Eric Bohlert, writing in Salon, argues the administration of U.S. President George W. Bush has an agenda to sabotage the press's coverage of government -- and that it has willing co-conspirators in organizations like Fox News and Sinclair Broadcasting.
An excerpt (Deborah Jones posted this to CAJ-L, which is where I saw it):
March 2, 2005 | For the last four years the persistent storyline about the White House's relationship with the press has focused on the administration's discipline, denial of access, and ability to stay on message. The Bush administration, according to this account, is expert at managing information, using secrecy, carrots and sticks and carefully-crafted talking points to control the news.
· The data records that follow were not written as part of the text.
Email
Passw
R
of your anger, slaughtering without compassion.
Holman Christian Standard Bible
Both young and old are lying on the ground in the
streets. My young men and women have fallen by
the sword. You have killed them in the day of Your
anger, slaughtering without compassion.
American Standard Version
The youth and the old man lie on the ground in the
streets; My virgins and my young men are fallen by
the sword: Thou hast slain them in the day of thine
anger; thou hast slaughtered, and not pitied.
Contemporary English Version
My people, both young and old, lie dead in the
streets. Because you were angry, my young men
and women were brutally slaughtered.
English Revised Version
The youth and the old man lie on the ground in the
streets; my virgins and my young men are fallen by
But in the wake of revelations about the aggressive and unprecedented tactics employed by the White House, that relatively benign interpretation is being reexamined. Recent headlines about paid-off pundits, video press releases disguised as news telecasts, and the remarkable press access granted to a right-wing pseudo-journalist working under a phony name, have led many observers to conclude that the White House is not simply aggressively managing the news, but is out to sabotage journalism from within, to undermine the integrity and reputation of the press corps. The White House and its media allies, echoing a deep-rooted conservative antagonism toward the so-called liberal media, say they are simply countering its bias. But critics charge that the White House, along with partners like Fox News and Sinclair Broadcasting, organizations whose allegiance to the Republican Party outweighs their commitment to journalism, is actually trying to weaken the press. Its motivation, they say, is twofold. Weakening the press weakens an institution that's structurally an adversary of the White House. And it eliminates agreed-upon facts, the commonly accepted information that is central to public debate.